Human keypoint data
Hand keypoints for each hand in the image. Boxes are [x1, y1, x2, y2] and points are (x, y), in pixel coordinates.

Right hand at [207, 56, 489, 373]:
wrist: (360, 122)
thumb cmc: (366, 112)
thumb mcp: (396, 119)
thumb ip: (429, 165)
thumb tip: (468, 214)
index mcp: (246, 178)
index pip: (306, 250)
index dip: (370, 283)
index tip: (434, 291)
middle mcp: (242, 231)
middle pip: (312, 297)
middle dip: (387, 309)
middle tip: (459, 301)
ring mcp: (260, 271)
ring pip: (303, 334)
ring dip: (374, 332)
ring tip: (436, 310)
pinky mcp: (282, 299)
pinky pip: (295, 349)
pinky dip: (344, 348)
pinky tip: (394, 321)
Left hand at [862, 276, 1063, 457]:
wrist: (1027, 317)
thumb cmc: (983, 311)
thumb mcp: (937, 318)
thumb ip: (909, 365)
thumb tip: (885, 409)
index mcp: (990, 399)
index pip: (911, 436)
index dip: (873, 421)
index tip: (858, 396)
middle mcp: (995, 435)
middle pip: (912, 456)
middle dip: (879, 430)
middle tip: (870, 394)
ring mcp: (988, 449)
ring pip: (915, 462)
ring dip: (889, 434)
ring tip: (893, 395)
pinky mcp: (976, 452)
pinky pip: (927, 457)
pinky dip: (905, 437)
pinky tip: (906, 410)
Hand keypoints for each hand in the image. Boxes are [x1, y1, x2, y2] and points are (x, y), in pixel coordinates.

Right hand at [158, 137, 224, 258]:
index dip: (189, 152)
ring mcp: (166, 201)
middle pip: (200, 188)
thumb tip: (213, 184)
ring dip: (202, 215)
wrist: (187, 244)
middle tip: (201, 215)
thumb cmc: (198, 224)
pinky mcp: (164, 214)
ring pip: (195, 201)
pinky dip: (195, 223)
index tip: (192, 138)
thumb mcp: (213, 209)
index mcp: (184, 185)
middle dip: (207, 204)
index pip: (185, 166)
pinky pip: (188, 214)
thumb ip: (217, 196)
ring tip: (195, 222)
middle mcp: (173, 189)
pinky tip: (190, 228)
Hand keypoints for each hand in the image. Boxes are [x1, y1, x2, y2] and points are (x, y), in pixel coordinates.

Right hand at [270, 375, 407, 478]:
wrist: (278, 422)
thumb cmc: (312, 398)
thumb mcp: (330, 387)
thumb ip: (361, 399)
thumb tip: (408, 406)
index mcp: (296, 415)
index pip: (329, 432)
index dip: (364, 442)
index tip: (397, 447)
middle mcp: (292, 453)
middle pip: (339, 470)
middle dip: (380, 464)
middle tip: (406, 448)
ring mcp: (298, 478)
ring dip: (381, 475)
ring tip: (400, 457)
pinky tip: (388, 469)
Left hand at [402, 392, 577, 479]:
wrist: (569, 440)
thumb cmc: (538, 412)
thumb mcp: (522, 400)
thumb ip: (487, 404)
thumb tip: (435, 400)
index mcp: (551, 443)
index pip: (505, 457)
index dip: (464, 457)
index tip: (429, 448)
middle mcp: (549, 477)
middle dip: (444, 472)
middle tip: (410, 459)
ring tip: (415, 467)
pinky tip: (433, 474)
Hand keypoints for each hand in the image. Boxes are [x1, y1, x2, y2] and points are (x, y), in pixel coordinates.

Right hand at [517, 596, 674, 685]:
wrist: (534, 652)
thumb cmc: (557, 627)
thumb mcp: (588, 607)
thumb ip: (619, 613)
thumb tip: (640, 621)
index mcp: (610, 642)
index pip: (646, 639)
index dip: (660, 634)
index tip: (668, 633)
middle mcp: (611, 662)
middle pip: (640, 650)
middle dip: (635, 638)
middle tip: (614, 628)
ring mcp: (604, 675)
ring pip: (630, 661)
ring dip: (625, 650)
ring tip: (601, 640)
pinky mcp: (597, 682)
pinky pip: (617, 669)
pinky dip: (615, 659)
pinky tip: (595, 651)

- _ABOUT THIS TASK_
Repeat the records above line by line, from the first line through the line that contains "pinky mcp: (282, 299)".

- _ANSWER FOR THE TASK_
Hand keypoints for each hand in the image. Boxes are [x1, y1, x2, y2] and points are (x, y), in pixel coordinates.

Right hand at [207, 56, 489, 373]:
wrist: (360, 122)
thumb cmc: (366, 112)
thumb mcp: (396, 119)
thumb ip: (429, 165)
thumb tip: (468, 214)
index mcp: (246, 178)
index pip: (306, 250)
index dip: (370, 283)
index tip: (434, 291)
middle mcp: (242, 231)
middle pip: (312, 297)
middle dip: (387, 309)
middle tip: (459, 301)
ring mcp: (260, 271)
ring pip: (303, 334)
ring dip: (374, 332)
ring tip: (436, 310)
pinky mcp: (282, 299)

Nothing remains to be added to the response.